During all that simmer, you should have assembled the streusel. Just bung all that together in a food processor and pulse until it looks like key lime pie crust. Then put some foil on a baking sheet and crumble the streusel on top of that and bake it at 325 for about 20 minutes. Remove and let it cool. You'll have a crumble that I use as a topping rather than pressing into the bottom of the ramekins.
Speaking of ramekins, pour your lime posset into 6 ramekins and put those all on another cookie sheet and pop them into the fridge.
When it's time to serve (at least 4 hours later for setting purposes), crumble the streusel on top or serve it with freshly cut berries. I go for the berries, as I don't eat gluten. The family goes for the streusel.
I know you're wondering if I've turned down scads of jobs as a recipe writer.
I have not.
Check out the real recipe for things like a pinch of salt and lime zest, both of which I forgot.
But whatever you do, try posset.

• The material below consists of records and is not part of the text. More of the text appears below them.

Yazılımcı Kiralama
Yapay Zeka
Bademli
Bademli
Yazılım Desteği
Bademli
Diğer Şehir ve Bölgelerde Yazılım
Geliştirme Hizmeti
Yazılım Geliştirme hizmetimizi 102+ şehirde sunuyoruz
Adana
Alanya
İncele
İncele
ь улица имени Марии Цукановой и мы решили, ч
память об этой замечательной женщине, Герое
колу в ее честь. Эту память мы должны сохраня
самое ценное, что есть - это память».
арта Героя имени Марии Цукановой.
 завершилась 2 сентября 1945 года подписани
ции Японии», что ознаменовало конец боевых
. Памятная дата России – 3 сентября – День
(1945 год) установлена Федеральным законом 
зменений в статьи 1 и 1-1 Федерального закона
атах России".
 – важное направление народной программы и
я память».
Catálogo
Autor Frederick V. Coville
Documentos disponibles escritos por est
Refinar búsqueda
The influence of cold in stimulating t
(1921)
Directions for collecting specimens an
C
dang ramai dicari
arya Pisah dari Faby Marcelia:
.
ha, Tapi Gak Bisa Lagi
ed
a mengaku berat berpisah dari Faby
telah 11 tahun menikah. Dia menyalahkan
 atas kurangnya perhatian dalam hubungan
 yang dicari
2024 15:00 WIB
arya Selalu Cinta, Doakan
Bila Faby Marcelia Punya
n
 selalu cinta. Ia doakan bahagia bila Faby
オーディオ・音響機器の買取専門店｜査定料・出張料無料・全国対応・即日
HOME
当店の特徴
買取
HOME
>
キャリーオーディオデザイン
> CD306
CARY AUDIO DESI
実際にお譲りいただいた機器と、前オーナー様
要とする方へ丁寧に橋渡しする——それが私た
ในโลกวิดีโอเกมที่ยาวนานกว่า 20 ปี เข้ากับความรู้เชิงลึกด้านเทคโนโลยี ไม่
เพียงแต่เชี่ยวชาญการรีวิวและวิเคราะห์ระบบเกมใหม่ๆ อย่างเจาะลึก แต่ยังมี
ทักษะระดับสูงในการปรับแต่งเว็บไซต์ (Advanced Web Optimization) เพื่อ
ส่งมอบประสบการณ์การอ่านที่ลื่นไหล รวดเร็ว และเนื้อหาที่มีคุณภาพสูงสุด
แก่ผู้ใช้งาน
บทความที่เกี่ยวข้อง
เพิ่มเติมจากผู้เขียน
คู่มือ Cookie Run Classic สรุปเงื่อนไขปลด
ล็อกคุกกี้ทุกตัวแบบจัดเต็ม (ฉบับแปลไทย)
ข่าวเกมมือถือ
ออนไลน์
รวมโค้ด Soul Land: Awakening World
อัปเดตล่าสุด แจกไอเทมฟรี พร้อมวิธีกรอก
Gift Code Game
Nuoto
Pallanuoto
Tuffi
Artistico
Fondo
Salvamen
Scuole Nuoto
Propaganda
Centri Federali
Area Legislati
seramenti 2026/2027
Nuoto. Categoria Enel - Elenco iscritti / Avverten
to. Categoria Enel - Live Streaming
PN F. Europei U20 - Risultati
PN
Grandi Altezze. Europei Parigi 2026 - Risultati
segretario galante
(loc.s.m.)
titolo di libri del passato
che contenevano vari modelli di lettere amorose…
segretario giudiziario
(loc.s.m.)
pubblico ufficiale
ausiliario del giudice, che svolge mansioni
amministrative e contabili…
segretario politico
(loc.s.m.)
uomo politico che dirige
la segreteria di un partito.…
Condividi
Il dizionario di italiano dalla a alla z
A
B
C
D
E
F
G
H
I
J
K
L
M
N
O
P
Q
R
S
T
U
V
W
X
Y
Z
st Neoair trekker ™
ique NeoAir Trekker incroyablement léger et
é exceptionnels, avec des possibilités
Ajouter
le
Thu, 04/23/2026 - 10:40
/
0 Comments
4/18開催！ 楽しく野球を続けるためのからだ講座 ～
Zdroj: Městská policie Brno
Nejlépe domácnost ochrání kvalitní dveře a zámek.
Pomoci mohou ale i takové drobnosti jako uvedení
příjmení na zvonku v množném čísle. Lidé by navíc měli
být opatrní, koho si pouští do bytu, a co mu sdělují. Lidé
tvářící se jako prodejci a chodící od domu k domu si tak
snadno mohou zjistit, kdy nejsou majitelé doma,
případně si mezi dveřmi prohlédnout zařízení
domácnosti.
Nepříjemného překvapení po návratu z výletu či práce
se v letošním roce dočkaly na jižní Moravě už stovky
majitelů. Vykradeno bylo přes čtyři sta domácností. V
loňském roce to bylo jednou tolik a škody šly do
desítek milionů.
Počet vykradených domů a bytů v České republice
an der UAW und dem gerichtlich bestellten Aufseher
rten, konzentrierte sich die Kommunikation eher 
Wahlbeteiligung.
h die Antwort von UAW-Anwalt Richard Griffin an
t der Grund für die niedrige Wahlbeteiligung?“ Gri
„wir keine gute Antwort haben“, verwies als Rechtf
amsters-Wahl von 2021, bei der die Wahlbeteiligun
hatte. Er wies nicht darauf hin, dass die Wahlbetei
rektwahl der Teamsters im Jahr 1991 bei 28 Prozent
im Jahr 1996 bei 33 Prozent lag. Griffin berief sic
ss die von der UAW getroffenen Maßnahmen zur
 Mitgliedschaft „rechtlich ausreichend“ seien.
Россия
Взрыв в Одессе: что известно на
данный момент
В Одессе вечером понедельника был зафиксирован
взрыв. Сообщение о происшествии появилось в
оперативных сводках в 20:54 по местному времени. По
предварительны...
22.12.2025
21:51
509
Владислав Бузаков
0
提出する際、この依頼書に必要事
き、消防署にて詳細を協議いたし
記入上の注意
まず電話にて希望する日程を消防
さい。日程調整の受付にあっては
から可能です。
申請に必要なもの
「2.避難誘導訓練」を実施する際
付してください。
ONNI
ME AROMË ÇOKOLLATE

It's the loveliest summer treat we've had in years.
Here are a few other recipes you might peruse if you consider making some posset:
Lime/Lemon Posset at Epicurious, which gets 4/4 stars and 100% of people would make it again
Lemon Posset from America's Test Kitchen is almost exactly the same recipe as the one I found in 150 Best American Recipes. Classic.
Introducing Lemon Posset from Cook's Illustrated gives you all the details and in-depth knowledge I've omitted here. I loved this article.
Here is an image from that article, which I love - a sketch, so charming:
That's it for me today. Both kids are at all-day camps, so I'm meeting a friend for lunch. Other than that, I've got the usual: chores, writing and a workout.